Dataset content:
***

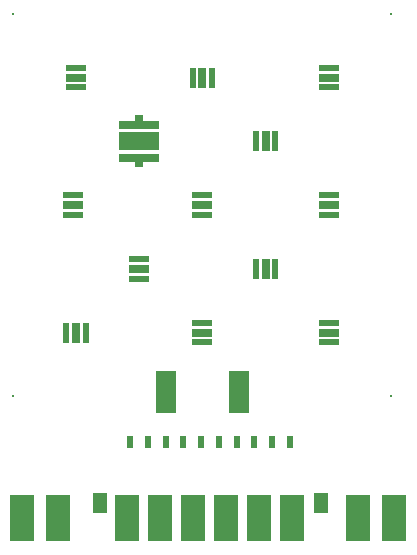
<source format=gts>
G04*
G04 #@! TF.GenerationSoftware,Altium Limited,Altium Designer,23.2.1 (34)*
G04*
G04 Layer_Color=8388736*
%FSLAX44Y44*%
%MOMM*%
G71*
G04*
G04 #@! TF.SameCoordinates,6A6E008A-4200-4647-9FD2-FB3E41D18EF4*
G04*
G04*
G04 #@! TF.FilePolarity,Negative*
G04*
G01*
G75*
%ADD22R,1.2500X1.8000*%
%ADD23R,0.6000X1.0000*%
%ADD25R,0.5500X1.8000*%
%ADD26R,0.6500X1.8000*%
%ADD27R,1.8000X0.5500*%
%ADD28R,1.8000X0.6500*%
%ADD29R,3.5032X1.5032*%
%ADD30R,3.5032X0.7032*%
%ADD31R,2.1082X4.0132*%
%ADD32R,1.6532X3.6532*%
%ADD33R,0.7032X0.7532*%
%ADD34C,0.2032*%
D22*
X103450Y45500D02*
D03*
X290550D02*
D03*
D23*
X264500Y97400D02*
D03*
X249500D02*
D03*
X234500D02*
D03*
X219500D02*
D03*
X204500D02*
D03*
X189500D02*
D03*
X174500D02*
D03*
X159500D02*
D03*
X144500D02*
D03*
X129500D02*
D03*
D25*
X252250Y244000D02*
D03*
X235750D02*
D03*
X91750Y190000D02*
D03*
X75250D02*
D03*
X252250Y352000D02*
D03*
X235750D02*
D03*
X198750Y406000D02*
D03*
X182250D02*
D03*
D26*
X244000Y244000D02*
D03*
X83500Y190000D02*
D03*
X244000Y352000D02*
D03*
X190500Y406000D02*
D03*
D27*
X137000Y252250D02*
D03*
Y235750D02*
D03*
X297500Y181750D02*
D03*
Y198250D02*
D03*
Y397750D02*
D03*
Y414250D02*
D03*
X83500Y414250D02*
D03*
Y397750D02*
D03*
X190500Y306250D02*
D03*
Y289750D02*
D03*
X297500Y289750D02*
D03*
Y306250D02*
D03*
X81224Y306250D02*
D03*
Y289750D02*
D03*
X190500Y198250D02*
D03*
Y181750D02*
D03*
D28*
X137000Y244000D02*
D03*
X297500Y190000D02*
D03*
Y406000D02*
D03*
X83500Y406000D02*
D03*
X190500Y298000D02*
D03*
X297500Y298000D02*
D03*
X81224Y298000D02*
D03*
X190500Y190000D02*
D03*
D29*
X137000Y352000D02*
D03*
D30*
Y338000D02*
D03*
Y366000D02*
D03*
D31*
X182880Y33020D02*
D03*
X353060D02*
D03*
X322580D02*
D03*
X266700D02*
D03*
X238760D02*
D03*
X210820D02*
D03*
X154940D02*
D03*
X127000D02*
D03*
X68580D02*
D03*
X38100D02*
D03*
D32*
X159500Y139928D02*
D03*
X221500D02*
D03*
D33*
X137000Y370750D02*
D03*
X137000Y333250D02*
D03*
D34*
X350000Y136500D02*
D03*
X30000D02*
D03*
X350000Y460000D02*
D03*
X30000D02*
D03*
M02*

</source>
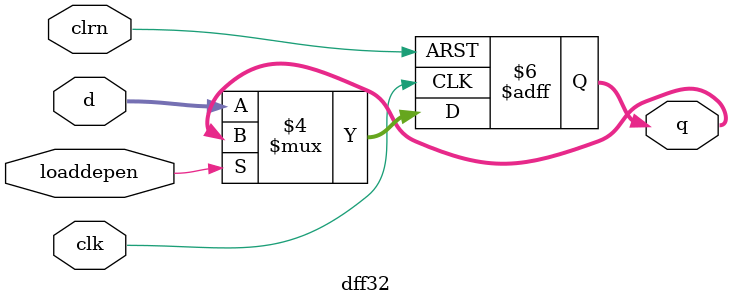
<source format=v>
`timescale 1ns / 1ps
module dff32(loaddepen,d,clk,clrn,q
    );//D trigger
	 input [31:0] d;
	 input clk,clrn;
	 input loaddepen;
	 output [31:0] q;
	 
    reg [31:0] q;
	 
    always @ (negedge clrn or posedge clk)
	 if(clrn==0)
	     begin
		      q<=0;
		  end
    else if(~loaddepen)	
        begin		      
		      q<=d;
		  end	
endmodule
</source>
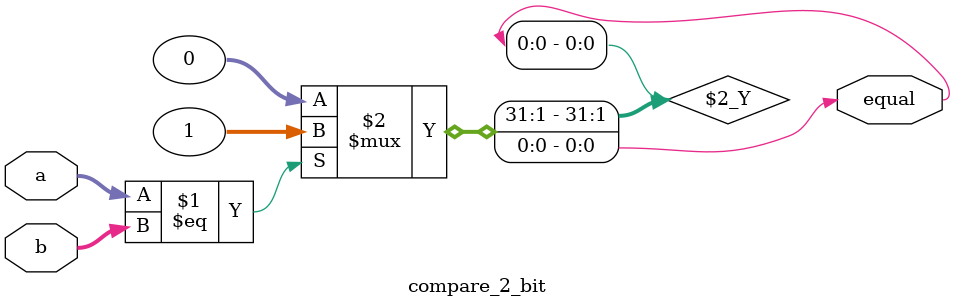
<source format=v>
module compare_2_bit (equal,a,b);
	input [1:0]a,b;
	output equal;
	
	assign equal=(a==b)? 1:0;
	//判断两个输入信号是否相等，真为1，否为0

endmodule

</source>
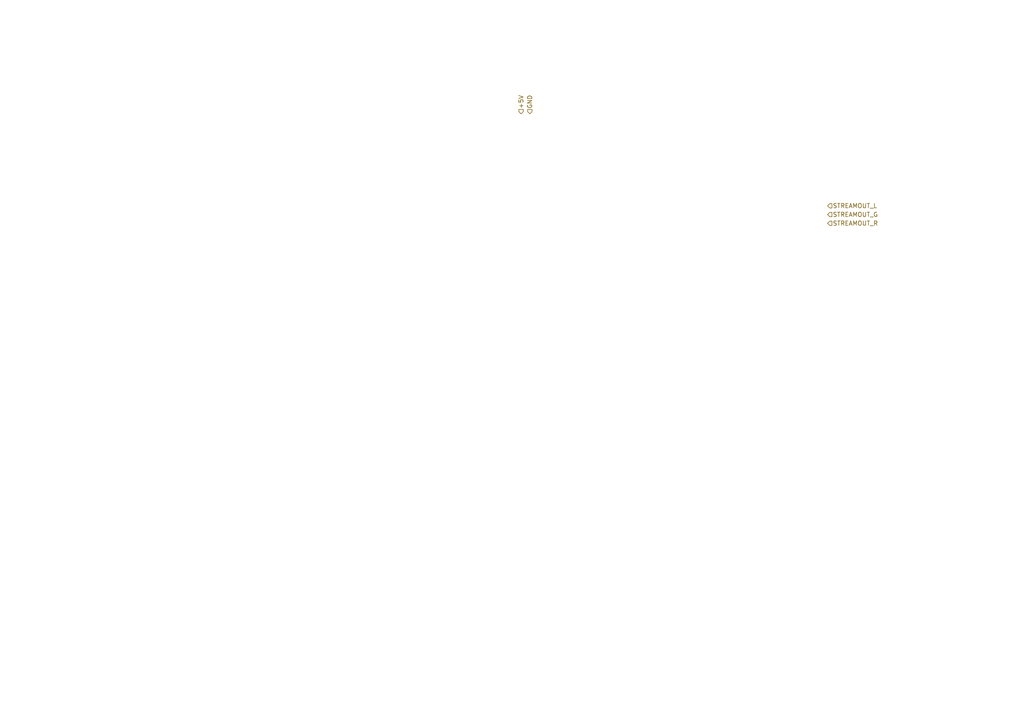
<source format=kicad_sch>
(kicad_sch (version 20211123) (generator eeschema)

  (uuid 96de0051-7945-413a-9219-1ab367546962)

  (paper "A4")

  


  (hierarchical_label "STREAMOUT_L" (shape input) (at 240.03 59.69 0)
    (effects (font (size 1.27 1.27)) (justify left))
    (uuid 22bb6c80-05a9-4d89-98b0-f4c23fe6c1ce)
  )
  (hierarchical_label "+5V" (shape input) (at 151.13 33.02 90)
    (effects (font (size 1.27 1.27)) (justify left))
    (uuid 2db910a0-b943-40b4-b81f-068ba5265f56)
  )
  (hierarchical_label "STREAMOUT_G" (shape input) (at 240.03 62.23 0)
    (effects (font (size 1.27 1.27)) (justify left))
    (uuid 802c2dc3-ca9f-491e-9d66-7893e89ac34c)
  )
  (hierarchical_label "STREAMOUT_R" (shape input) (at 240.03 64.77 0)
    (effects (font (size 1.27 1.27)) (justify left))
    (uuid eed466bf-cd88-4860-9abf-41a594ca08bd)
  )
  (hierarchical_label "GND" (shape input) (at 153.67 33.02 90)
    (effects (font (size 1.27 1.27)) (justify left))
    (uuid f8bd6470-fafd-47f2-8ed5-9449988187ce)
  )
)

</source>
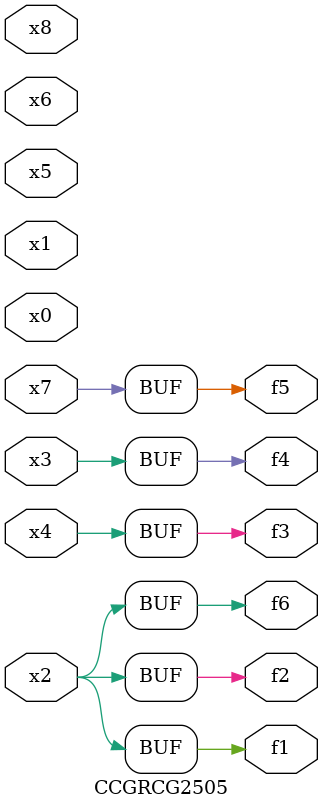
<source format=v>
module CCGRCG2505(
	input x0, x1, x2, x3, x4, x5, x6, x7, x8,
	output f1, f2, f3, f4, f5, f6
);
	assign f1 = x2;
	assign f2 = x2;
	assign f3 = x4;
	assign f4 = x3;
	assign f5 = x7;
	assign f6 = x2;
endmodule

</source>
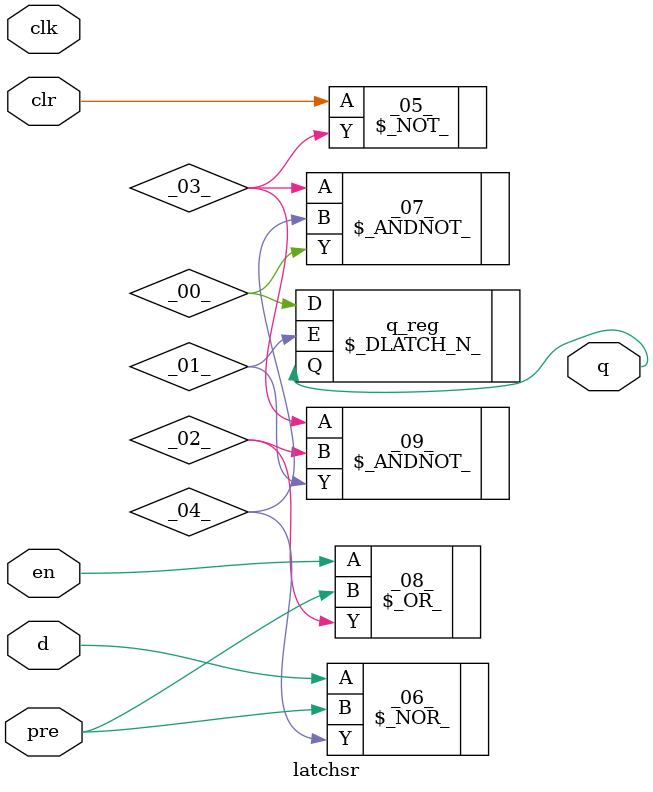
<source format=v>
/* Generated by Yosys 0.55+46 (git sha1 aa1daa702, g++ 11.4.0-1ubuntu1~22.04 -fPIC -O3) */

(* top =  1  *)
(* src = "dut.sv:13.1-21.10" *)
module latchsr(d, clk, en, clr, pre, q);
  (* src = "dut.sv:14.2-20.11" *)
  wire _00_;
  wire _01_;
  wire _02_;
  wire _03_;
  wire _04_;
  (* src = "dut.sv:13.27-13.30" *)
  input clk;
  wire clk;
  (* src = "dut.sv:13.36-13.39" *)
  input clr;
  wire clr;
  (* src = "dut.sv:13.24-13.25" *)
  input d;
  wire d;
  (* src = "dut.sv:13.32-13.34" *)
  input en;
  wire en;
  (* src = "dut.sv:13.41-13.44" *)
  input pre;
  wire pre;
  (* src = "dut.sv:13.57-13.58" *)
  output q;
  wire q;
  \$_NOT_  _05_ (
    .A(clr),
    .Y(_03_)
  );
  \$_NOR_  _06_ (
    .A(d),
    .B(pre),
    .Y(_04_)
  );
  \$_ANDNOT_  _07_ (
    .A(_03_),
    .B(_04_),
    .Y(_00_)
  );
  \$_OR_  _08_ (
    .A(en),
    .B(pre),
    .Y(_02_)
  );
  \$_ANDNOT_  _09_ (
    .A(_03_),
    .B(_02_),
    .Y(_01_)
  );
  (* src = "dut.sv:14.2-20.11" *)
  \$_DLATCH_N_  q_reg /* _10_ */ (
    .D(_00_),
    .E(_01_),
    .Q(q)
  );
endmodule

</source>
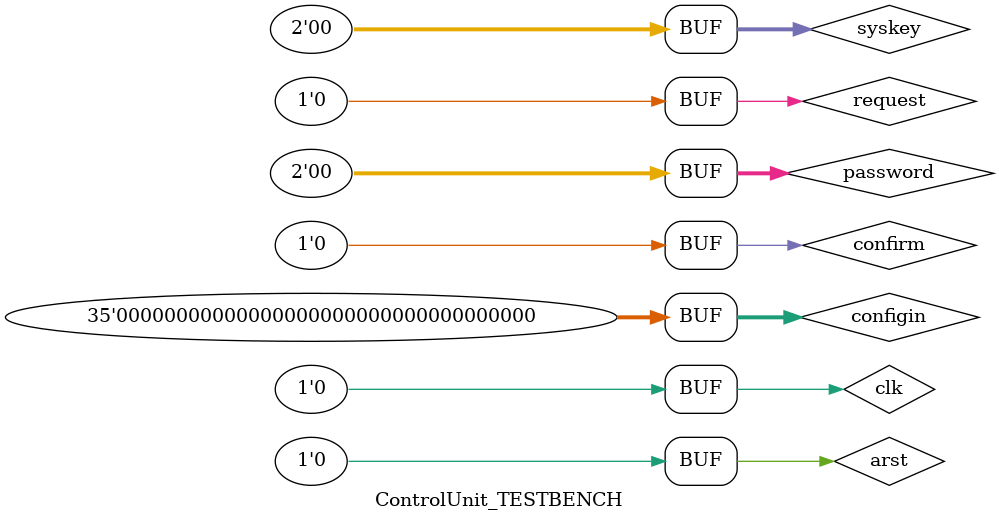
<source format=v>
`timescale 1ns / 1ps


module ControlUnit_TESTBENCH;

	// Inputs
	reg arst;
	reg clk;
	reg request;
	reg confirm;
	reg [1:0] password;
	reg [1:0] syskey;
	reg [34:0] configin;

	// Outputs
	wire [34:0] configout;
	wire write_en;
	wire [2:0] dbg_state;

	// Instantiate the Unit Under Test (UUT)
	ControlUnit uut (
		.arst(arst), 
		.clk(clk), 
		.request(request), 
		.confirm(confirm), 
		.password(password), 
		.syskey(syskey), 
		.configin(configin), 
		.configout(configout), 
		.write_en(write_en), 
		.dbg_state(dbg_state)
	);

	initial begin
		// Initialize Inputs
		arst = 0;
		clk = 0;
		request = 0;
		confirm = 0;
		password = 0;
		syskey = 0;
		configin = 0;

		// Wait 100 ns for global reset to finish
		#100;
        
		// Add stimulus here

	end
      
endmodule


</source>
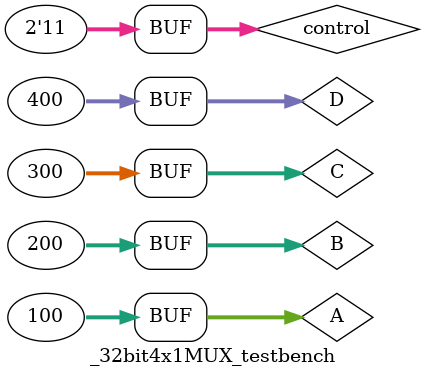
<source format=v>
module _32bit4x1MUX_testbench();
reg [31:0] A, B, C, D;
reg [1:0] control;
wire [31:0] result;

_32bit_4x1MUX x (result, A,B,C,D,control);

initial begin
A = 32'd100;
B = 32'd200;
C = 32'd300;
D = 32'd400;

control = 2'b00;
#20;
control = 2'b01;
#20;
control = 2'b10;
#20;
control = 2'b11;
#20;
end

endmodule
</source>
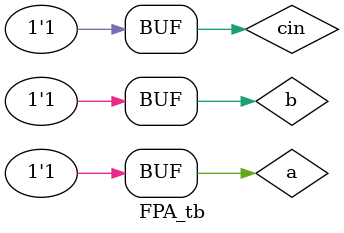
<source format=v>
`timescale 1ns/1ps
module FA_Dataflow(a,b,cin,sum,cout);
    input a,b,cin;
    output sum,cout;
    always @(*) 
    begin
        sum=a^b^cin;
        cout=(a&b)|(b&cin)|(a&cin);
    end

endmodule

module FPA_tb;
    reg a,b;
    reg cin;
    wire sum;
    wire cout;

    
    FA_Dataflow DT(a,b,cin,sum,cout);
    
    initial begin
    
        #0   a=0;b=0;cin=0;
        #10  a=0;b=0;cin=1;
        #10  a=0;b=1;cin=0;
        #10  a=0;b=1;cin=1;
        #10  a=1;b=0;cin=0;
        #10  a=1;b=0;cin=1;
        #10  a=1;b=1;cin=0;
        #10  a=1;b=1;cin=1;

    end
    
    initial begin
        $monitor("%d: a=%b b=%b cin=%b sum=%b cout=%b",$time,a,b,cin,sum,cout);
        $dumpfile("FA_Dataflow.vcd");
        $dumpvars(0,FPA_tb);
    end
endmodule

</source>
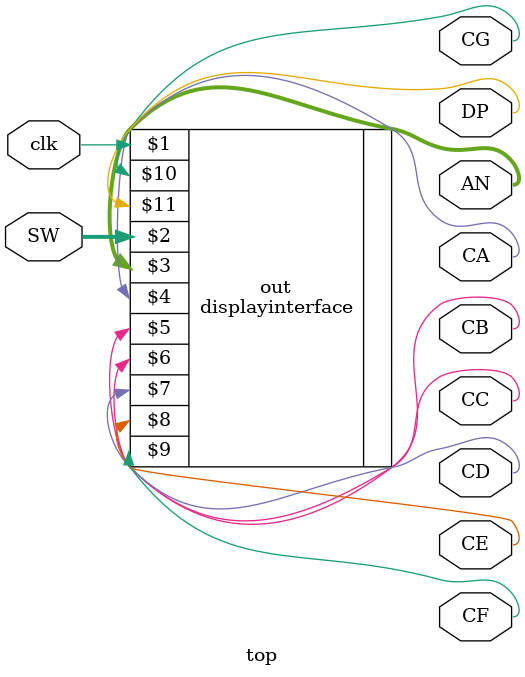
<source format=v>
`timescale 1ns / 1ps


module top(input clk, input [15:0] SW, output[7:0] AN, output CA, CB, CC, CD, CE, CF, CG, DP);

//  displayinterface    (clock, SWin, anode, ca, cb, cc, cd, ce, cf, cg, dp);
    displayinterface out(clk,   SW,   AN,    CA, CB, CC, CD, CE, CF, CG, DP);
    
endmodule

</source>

***

What this task involves: Apply a filter for "assign" to the data above, then copy each line that matches.

Solution:
	assign equal=(a==b)? 1:0;
	assign f1 = x2;
	assign f2 = x2;
	assign f3 = x4;
	assign f4 = x3;
	assign f5 = x7;
	assign f6 = x2;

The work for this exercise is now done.